Stored data entries =>
%%

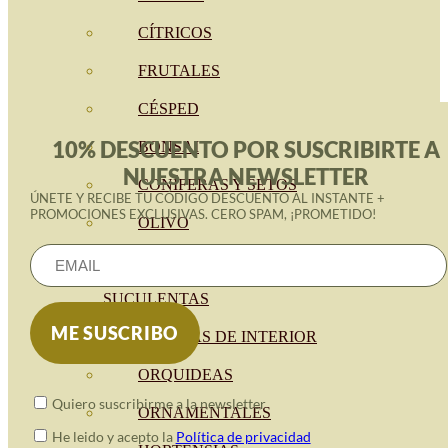
CÍTRICOS
FRUTALES
CÉSPED
10% DESCUENTO POR SUSCRIBIRTE A
BONSAI
NUESTRA NEWSLETTER
CONÍFERAS Y SETOS
ÚNETE Y RECIBE TU CÓDIGO DESCUENTO AL INSTANTE +
PROMOCIONES EXCLUSIVAS. CERO SPAM, ¡PROMETIDO!
OLIVO
CACTUS, CRASAS Y
SUCULENTAS
PLANTAS DE INTERIOR
ORQUIDEAS
Quiero suscribirme a la newsletter
ORNAMENTALES
He leido y acepto la
Política de privacidad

%%

TASK REQUIREMENTS => Restate all entries exactly; pictures stay out.

REPLY TO THE EXERCISE =>
CÍTRICOS
FRUTALES
CÉSPED
10% DESCUENTO POR SUSCRIBIRTE A
BONSAI
NUESTRA NEWSLETTER
CONÍFERAS Y SETOS
ÚNETE Y RECIBE TU CÓDIGO DESCUENTO AL INSTANTE +
PROMOCIONES EXCLUSIVAS. CERO SPAM, ¡PROMETIDO!
OLIVO
CACTUS, CRASAS Y
SUCULENTAS
PLANTAS DE INTERIOR
ORQUIDEAS
Quiero suscribirme a la newsletter
ORNAMENTALES
He leido y acepto la
Política de privacidad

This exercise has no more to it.